→ Task instructions:
Each line below that contains "right" counts once; report the total and nothing more.
Start of Records to use
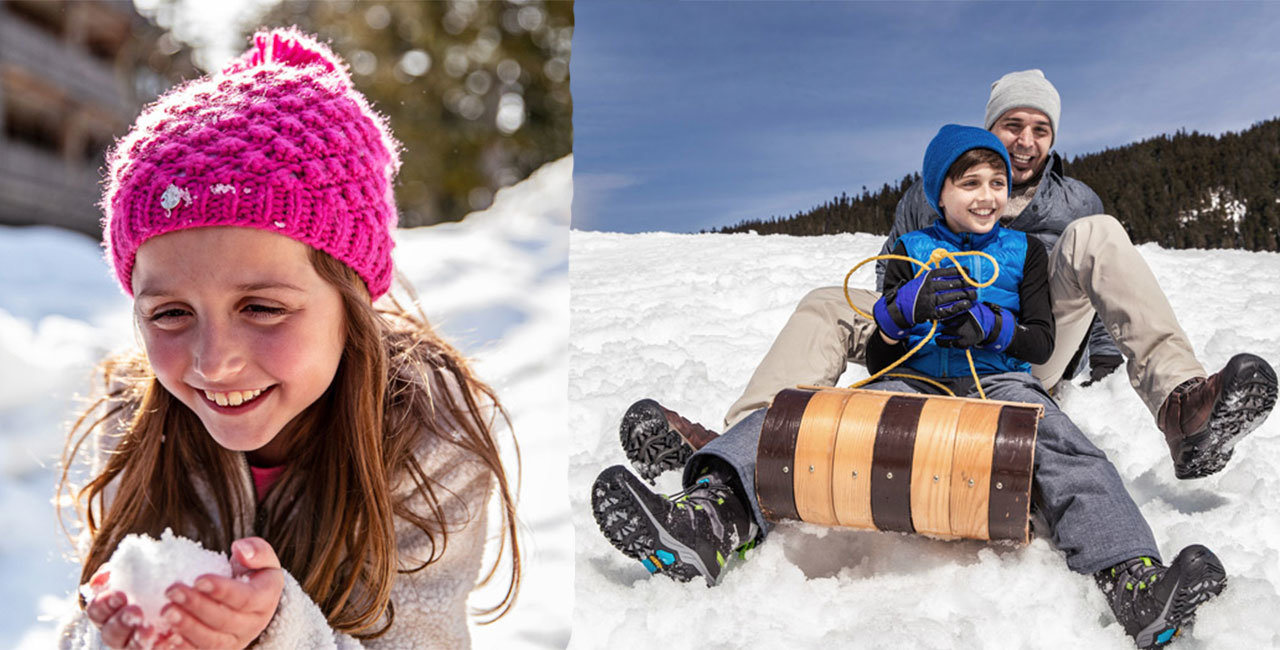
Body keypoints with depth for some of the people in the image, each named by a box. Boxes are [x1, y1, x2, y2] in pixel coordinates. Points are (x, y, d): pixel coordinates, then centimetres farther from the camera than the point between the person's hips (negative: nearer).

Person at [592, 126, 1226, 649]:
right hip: (913, 383, 0)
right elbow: (877, 355, 13)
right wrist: (905, 307, -10)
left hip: (997, 382, 0)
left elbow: (1041, 341, 9)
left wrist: (985, 323, -12)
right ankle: (713, 516, -55)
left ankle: (1135, 580, -59)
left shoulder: (1024, 252, 21)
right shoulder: (910, 250, 20)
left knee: (1063, 447, -35)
End of Records to use
→ Your solution:
5